McAdams, an attorney, plans to focus on local needs like transportation and infrastructure funding and paint Love as an inaccessible obstructionist who has sided with the Tea Party over Salt Lake's business community on issues like reauthorization of the Export-Import Bank. He also contends he'll be harder to pigeonhole as "Nancy Pelosi's dream" than Love's previous opponents because voters already know him as a pragmatist.
However, McAdams's most press-worthy episode of 2017 could cut both ways. In March, McAdams's consideration of several possible suburban sites for new homeless shelters drew intense ire at town hall meetings. Later, it was revealed McAdams had been moved to act on the issue after posing as a homeless person and living in a particularly distressed shelter for three days and two nights. Love is still the favorite, but this is shaping up to be a competitive race.
WI-06: Glenn Grothman (R) - East central: Fond du Lac, Sheboygan
Likely Republican. Grothman was one of the most outspoken and controversial conservatives in the state senate prior to his elevation to Congress in 2014, but Democrats have never truly had the resources to define him. That won't be the case in 2018. Democrat Dan Kohl, a former Milwaukee Bucks Assistant General Manager and the nephew of former Sen. Herb Kohl, is running and has outraised Grothman $535,000 to $468,000 so far this cycle.
Still, this is the kind of seat that would only come into play in a Democratic tidal wave.
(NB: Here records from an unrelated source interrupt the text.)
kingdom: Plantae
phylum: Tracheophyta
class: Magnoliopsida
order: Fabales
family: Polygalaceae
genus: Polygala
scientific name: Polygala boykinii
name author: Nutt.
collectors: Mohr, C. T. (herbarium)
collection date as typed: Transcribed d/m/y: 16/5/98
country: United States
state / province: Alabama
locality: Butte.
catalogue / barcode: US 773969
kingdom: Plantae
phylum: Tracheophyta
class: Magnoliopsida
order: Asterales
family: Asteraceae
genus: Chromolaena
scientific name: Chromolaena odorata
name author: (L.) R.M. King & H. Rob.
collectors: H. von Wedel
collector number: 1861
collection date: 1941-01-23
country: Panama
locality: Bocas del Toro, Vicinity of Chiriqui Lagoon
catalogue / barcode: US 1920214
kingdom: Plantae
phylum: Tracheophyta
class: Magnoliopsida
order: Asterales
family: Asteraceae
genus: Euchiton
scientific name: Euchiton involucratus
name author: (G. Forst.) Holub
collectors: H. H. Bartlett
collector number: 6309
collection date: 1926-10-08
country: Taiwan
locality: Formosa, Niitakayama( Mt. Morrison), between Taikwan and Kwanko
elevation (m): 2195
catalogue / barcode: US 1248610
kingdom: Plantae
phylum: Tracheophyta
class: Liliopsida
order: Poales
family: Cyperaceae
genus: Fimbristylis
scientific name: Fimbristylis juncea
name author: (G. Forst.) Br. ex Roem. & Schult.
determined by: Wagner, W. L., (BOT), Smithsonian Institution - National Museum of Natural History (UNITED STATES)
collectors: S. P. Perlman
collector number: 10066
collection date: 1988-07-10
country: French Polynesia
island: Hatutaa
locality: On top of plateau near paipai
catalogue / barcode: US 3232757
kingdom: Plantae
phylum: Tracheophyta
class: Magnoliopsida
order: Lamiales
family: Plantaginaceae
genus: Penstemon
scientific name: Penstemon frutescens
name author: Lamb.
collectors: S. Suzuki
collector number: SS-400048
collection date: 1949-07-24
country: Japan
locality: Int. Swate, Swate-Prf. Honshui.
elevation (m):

Despite the 6th CD's middle-of-the-road tradition - it narrowly voted for Obama in 2008 - Trump carried it by a massive 55 percent to 38 percent margin in 2016. Republicans also note that Kohl served on Hillary Clinton's national finance committee and lost a bid for state assembly in 2008. And, this contest could ultimately be overshadowed in the by Speaker Paul Ryan's race down the road.